As I mentioned in my last blog there has been a resurgence in interest in The Perennial Philosophy. One of the leading anti-materialist philosophers is Bernardo Kastrup who posits the Idealist Hypothesis ‘that Self and world are manifestations of spatially unbound universal consciousness or mind. All reality unfolds in a form of transpersonal consciousness’. The Idea of the World
Ontology is defined as the branch of metaphysics dealing with the nature of being, the study of what is, the essence of inner nature. Kastrup notes: ‘I am simply recognizing that experience necessarily entails a subjective field of potential or actualized qualities. That Which Experiences (TWE) is this field. TWE is an ontological primitive, uncaused and irreducible. TWE is associated with the entire universe… So universal consciousness is that within which all creation happens and out of which all creation is made.’

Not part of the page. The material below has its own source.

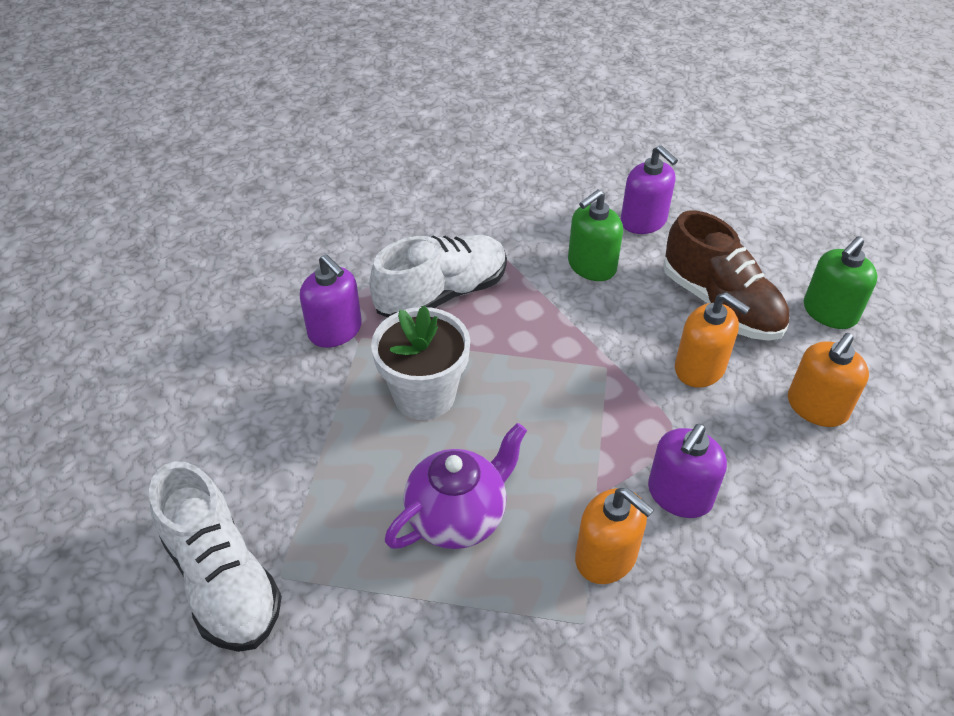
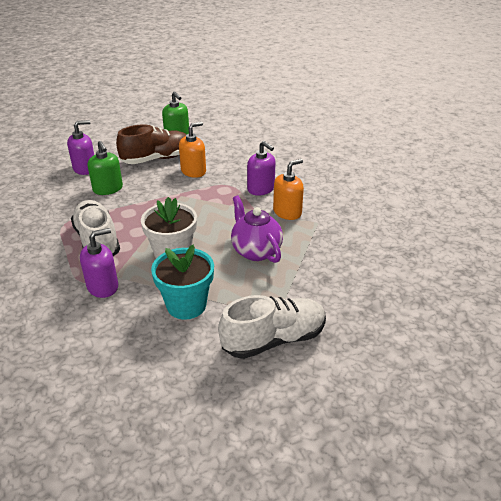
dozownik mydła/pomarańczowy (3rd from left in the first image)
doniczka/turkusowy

In 1943 the American psychologist Abraham Maslow put forward his hierarchy of humanity’s desires and needs: at the top were self-realisation and transcendence, which he equated with a desire to reach the infinite.
Pim van Lommel is a Dutch cardiac surgeon. He has conducted extensive surveys of the near-death experiences (NDEs) of patients who survived cardiac arrest since 1986. These were all people who were declared brain dead. And yet some of them retained very clear memories of what they experienced in their bodies during that time and/or what happened to them in another space while they were ‘dead’. He writes ‘An NDE is both an existential crisis and an intense learning experience. People are transformed by the glimpse of a dimension where time and space play no role, where past and future can be viewed, where they feel complete and healed, and where infinite wisdom and unconditional love can be experienced... After an NDE, people realize that everything and everybody are connected, that every thought has an impact on oneself and others, and that our consciousness survives physical death.’ Consciousness Beyond Life
This relates to Kastrup’s notion of meta cognition, which means you can be aware that you are aware of having an experience. So, for example, when you are in the throes of despair you can evaluate that ‘I am having a moment of despair’. The more of your own thoughts and emotions you can bring under the lens of meta cognition, the more aware you become. You can observe the experiences and evaluate them. And of course for centuries many forms of meditation have focused on raising meta cognition. You don’t identify with the emotions, the experiences, you are the observer of the emotions.
Despite the science of non-locality and Idealism gradually being recognised, and despite the ancient desire across cultures for transcendence and unity with the infinite, means to realise this are still discouraged in our materialistic culture.
As Graham Hancock writes, It is ‘exceedingly strange that Western civilization in the 21st century enjoys no real freedom of consciousness.
There can be no more intimate and elemental part of the individual than his or her own consciousness. At the deepest level, our consciousness is what we are - to the extent that if we are not sovereign over our own consciousness, then we cannot in any meaningful sense be sovereign over anything else either. So it has to be highly significant that, far from encouraging freedom of consciousness, our societies in fact violently deny our right to sovereignty in this intensely personal area and have effectively outlawed all states of consciousness other than those on a very narrowly defined and officially approved list.’ Divine Spark
One of the exercises I offer is ‘Who am I’? as a first step to acknowledging we are not victims, we have choice, and helping to vision the path of joy, love, abundance and service that you would like to live from your Higher Self as drops in the sea of Universal Consciousness.